Please place us on waiting list for room.

 ------------------------------------------------------

Date: Mon, 23 Dec

To: Inn@Bethlehem.com

From: healthdept@ci.beth.judea

Subject: Temporary Permit

Due to the crush of taxpayers and holiday visitors, you are hereby granted a permit to use your stable, barn, or any agricultural outbuildings for temporary lodging or shelter for up to 30 days from this date.

Address any appeals to: Herod@Jerusalem.gov

ATTN: Manger Manager

 -----------------------------------------------------

Date: Wed, 25 Dec

To: Webmaster@houseofdavid.net

From: nazrthjosph@gol.com

Subject: It's a boy!

Unto us a son is born.

Let the family know. He came upon a midnight clear, away in a manger. Hope to upgrade room.

Love, Joe

 -----------------------------------------------------

Date: Wed, 25 Dec

To: shepherds@nightwatch.com

From: heraldangels@lord.org

Subject: Hark!

Tidings of great joy: Unto you is born this day in the city of David a Saviour.

 -----------------------------------------------------

Date: Wed, 25 Dec

To: shepherds@nightwatch.com

From: heavenlyhost@lord.org

Subject: Praise the Lord ...

Glory to God in the highest, and on earth peace, good will toward men.

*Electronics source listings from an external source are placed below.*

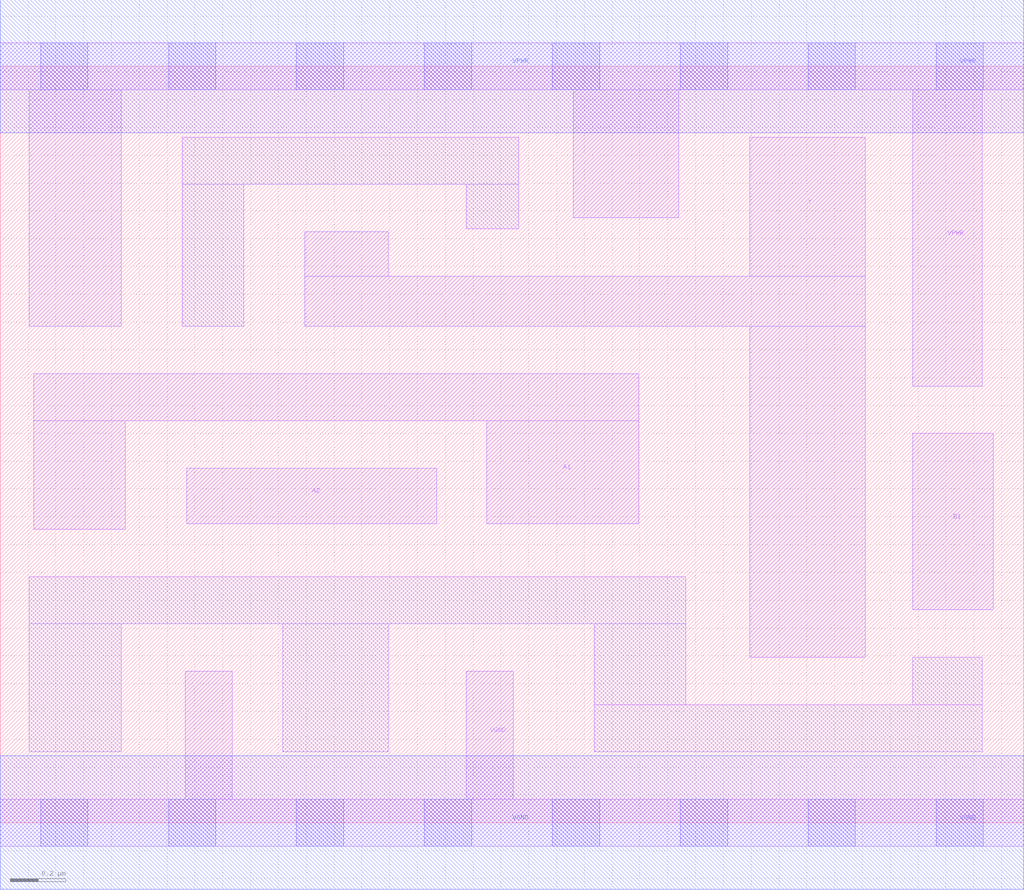
<source format=lef>
# Copyright 2020 The SkyWater PDK Authors
#
# Licensed under the Apache License, Version 2.0 (the "License");
# you may not use this file except in compliance with the License.
# You may obtain a copy of the License at
#
#     https://www.apache.org/licenses/LICENSE-2.0
#
# Unless required by applicable law or agreed to in writing, software
# distributed under the License is distributed on an "AS IS" BASIS,
# WITHOUT WARRANTIES OR CONDITIONS OF ANY KIND, either express or implied.
# See the License for the specific language governing permissions and
# limitations under the License.
#
# SPDX-License-Identifier: Apache-2.0

VERSION 5.7 ;
  NAMESCASESENSITIVE ON ;
  NOWIREEXTENSIONATPIN ON ;
  DIVIDERCHAR "/" ;
  BUSBITCHARS "[]" ;
UNITS
  DATABASE MICRONS 200 ;
END UNITS
PROPERTYDEFINITIONS
  MACRO maskLayoutSubType STRING ;
  MACRO prCellType STRING ;
  MACRO originalViewName STRING ;
END PROPERTYDEFINITIONS
MACRO sky130_fd_sc_hdll__o21ai_2
  CLASS CORE ;
  FOREIGN sky130_fd_sc_hdll__o21ai_2 ;
  ORIGIN  0.000000  0.000000 ;
  SIZE  3.680000 BY  2.720000 ;
  SYMMETRY X Y R90 ;
  SITE unithd ;
  PIN A1
    ANTENNAGATEAREA  0.555000 ;
    DIRECTION INPUT ;
    USE SIGNAL ;
    PORT
      LAYER li1 ;
        RECT 0.120000 1.055000 0.450000 1.445000 ;
        RECT 0.120000 1.445000 2.295000 1.615000 ;
        RECT 1.750000 1.075000 2.295000 1.445000 ;
    END
  END A1
  PIN A2
    ANTENNAGATEAREA  0.555000 ;
    DIRECTION INPUT ;
    USE SIGNAL ;
    PORT
      LAYER li1 ;
        RECT 0.670000 1.075000 1.570000 1.275000 ;
    END
  END A2
  PIN B1
    ANTENNAGATEAREA  0.555000 ;
    DIRECTION INPUT ;
    USE SIGNAL ;
    PORT
      LAYER li1 ;
        RECT 3.280000 0.765000 3.570000 1.400000 ;
    END
  END B1
  PIN Y
    ANTENNADIFFAREA  0.814500 ;
    DIRECTION OUTPUT ;
    USE SIGNAL ;
    PORT
      LAYER li1 ;
        RECT 1.095000 1.785000 3.110000 1.965000 ;
        RECT 1.095000 1.965000 1.395000 2.125000 ;
        RECT 2.695000 0.595000 3.110000 1.785000 ;
        RECT 2.695000 1.965000 3.110000 2.465000 ;
    END
  END Y
  PIN VGND
    DIRECTION INOUT ;
    USE GROUND ;
    PORT
      LAYER li1 ;
        RECT 0.000000 -0.085000 3.680000 0.085000 ;
        RECT 0.665000  0.085000 0.835000 0.545000 ;
        RECT 1.675000  0.085000 1.845000 0.545000 ;
      LAYER mcon ;
        RECT 0.145000 -0.085000 0.315000 0.085000 ;
        RECT 0.605000 -0.085000 0.775000 0.085000 ;
        RECT 1.065000 -0.085000 1.235000 0.085000 ;
        RECT 1.525000 -0.085000 1.695000 0.085000 ;
        RECT 1.985000 -0.085000 2.155000 0.085000 ;
        RECT 2.445000 -0.085000 2.615000 0.085000 ;
        RECT 2.905000 -0.085000 3.075000 0.085000 ;
        RECT 3.365000 -0.085000 3.535000 0.085000 ;
      LAYER met1 ;
        RECT 0.000000 -0.240000 3.680000 0.240000 ;
    END
  END VGND
  PIN VPWR
    DIRECTION INOUT ;
    USE POWER ;
    PORT
      LAYER li1 ;
        RECT 0.000000 2.635000 3.680000 2.805000 ;
        RECT 0.105000 1.785000 0.435000 2.635000 ;
        RECT 2.060000 2.175000 2.440000 2.635000 ;
        RECT 3.280000 1.570000 3.530000 2.635000 ;
      LAYER mcon ;
        RECT 0.145000 2.635000 0.315000 2.805000 ;
        RECT 0.605000 2.635000 0.775000 2.805000 ;
        RECT 1.065000 2.635000 1.235000 2.805000 ;
        RECT 1.525000 2.635000 1.695000 2.805000 ;
        RECT 1.985000 2.635000 2.155000 2.805000 ;
        RECT 2.445000 2.635000 2.615000 2.805000 ;
        RECT 2.905000 2.635000 3.075000 2.805000 ;
        RECT 3.365000 2.635000 3.535000 2.805000 ;
      LAYER met1 ;
        RECT 0.000000 2.480000 3.680000 2.960000 ;
    END
  END VPWR
  OBS
    LAYER li1 ;
      RECT 0.105000 0.255000 0.435000 0.715000 ;
      RECT 0.105000 0.715000 2.465000 0.885000 ;
      RECT 0.655000 1.785000 0.875000 2.295000 ;
      RECT 0.655000 2.295000 1.865000 2.465000 ;
      RECT 1.015000 0.255000 1.395000 0.715000 ;
      RECT 1.675000 2.135000 1.865000 2.295000 ;
      RECT 2.135000 0.255000 3.530000 0.425000 ;
      RECT 2.135000 0.425000 2.465000 0.715000 ;
      RECT 3.280000 0.425000 3.530000 0.595000 ;
  END
  PROPERTY maskLayoutSubType "abstract" ;
  PROPERTY prCellType "standard" ;
  PROPERTY originalViewName "layout" ;
END sky130_fd_sc_hdll__o21ai_2

</source>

 -----------------------------------------------------

Date: Wed, 25 Dec

To: shepherds@nightwatch.com

From: heavenlyhost@lord.org

Subject: ... and Pass the Admonition

If ye do not act now, rates for heavenly hosting Web sites will go up January 1. Sign up now to lock in current prices, so ye can make known abroad (at our famous low rates) the saying which was told you concerning this child, glorifying and praising God for all the things that ye have heard and seen, as it was told unto you.

 -----------------------------------------------------

Date: Wed, 25 Dec

To: heavenlyhost@lord.org

From: shepherds@nightwatch.com

Subject: RE: ... and Pass the Admonition

Angels we have heard on high. We'll sign up, but only if you can get us the domain name we want: FirstNoel.com.

 -----------------------------------------------------

Date: Wed, 25 Dec

To: nazrthjosph@gol.com

From: melchior@magi.edu

Subject: Star sighting

We've seen the light! Heading your way. May take a few days. Caspar wants to pick up some gold, frankincense, and myrrh before leaving. And for some reason, everything seems to be closed today. Also, transportation is heavily booked westward leading, still proceeding. We just got bumped off a caravan because Balthazar wanted a non-smoking camel. See you January 6 or so. Sorry we'll miss the bris. So, what are you going to name the kid, anyway?